March 24, 2014
Contact: Shelley Dawicki
Winter Vacation Means Marine Science in Woods Hole for Codman Academy Students
Four students from Dorchester’s Codman Academy spent three days in Woods Hole during their winter school vacation, learning about the scientific community in the village and a whole lot more. Hosted by the Woods Hole Science Aquarium (WHSA), the students learned about marine research conducted in the village and about possible careers in marine and environmental science, with a focus on research conducted by NOAA Fisheries and the Marine Biological Laboratory (MBL).
For Codman Academy students Ciana Chambers, Phinix Knight-Jacks, Kayla Ross and Kristie Sanchez, it was also their first trip to Woods Hole, and they hope not their last. All four are juniors, and the visit raised their awareness not only about marine research but also about the variety of career possibilities in the field.
Codman Academy Charter Public School has participated in a winter program at the WHSA for the past four years. Organized by George Liles, WHSA curator with assistance from aquarist Kristy Owen and NEFSC Director of Academic Programs Ambrose Jearld, the program is also intended to encourage students to consider participating in other Woods Hole student experiences, including internships at the Aquarium.

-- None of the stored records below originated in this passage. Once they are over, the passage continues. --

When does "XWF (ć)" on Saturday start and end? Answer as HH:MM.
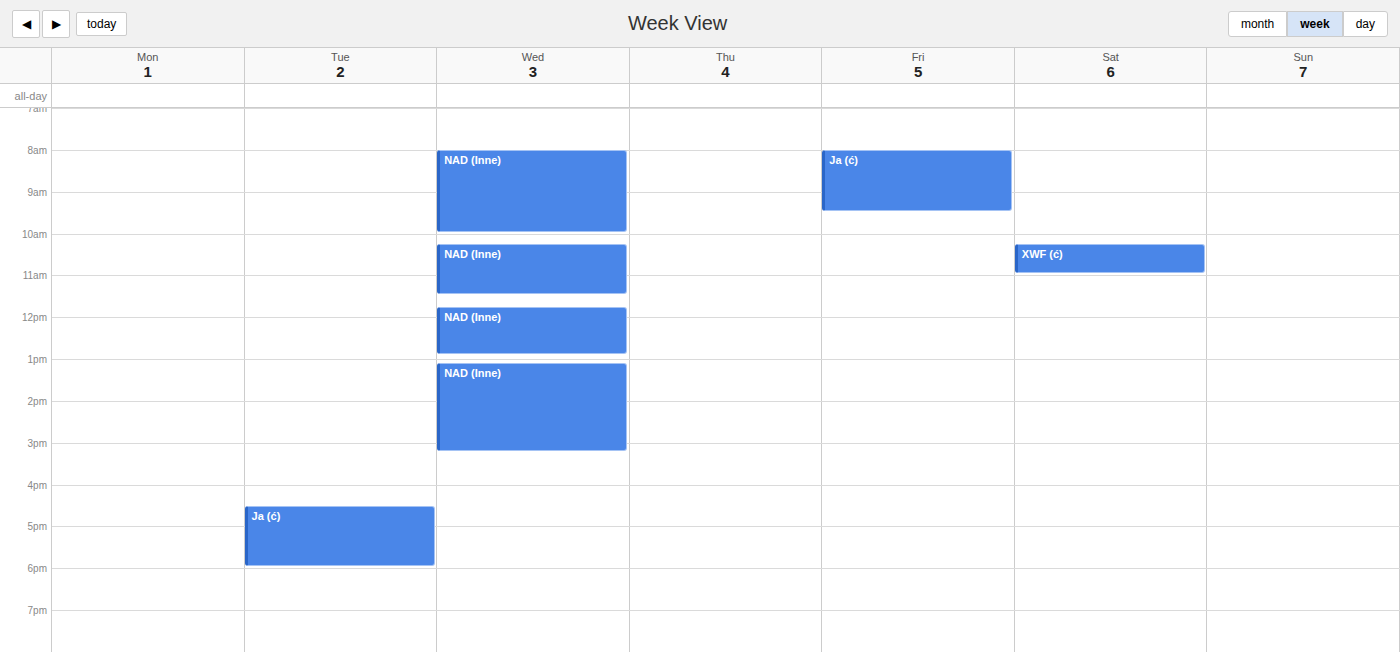
10:15 to 11:00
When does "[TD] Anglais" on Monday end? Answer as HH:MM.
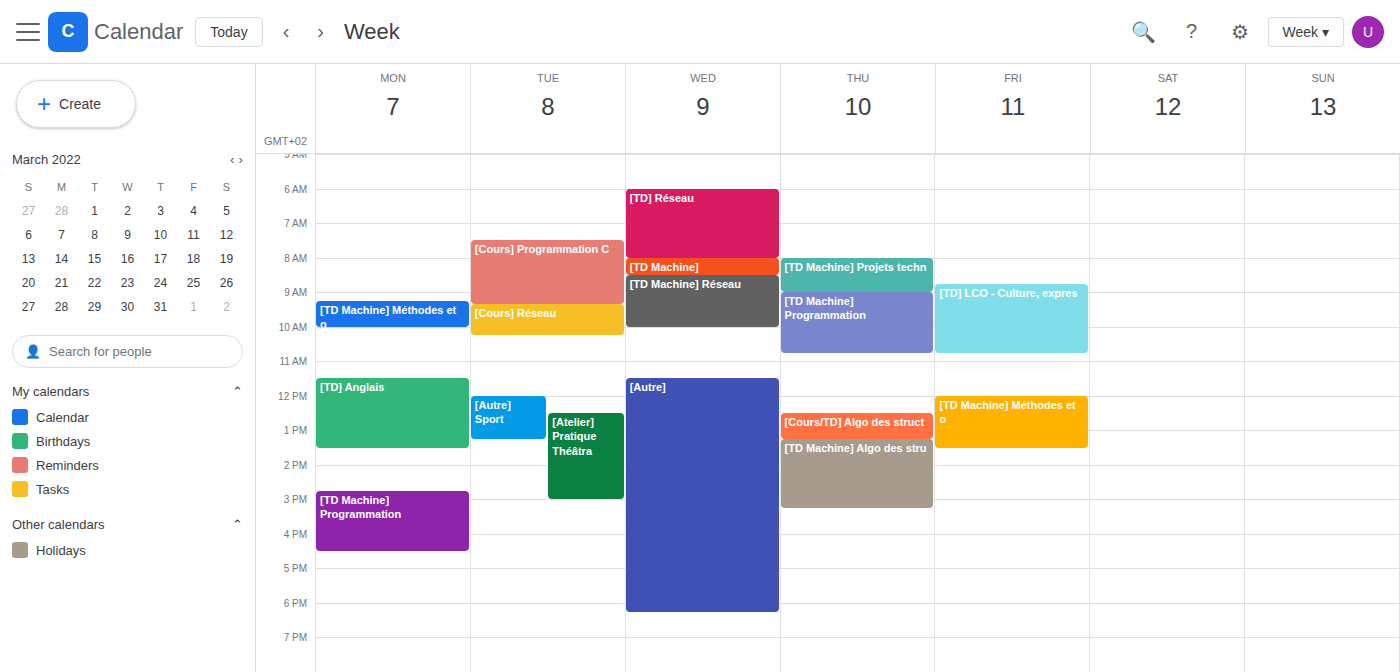
13:30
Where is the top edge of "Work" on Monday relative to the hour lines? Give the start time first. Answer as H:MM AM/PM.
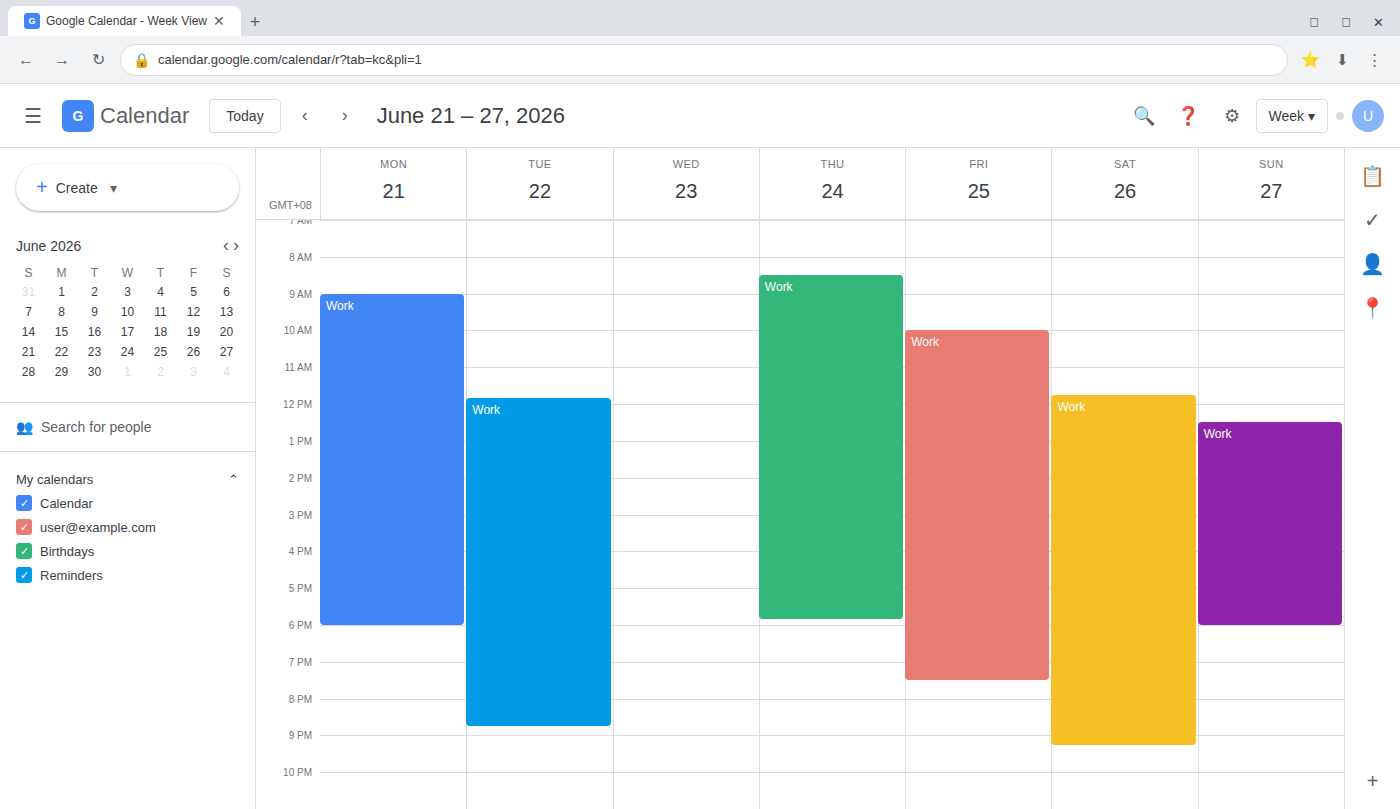
9:00 AM -- exactly on the 9 AM line.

The students, selected by Codman Academy faculty, were housed at the MBL Swope Center with a chaperone. Between breakfast and lunch at Café Swope and dinners in Falmouth with program staff, the students learned about living marine resource management and stock assessments, participated in a dissection of a monkfish, were introduced to zebra fish in the touch tank, and learned about marine animal husbandry at the WHSA.
They also toured the NEFSC fisheries research vessel Gloria Michelle, and attended a Woods Hole Black History Month presentation on California mussels. They visited one MBL laboratory to learn how marine animals, such as sea urchins, are used in biomedical research, and toured MBL's Marine Resources Center to observe the way animals are cultured for scientific research. Knot-tying was featured at the Sea Education Association, along with microscopes to examine plankton.
“I am interested in animal science, and really enjoyed the time spent in the Woods Hole Science Aquarium learning about the animals as well as animal husbandry,” Ciana Chambers said. Phinix Knight-Jacks particularly liked the monkfish dissection. All agreed it was a great experience and a good opportunity to learn more about scientific research as well as possible career opportunities.
The program for Codman Academy students was hosted by NOAA Fisheries' Northeast Fisheries Science Center and the Marine Biological Laboratory, with support from the Woods Hole Diversity Initiative. Woods Hole Science Aquarium is part of NOAA’s Northeast Fisheries Science Center and is the oldest marine aquarium in the U.S.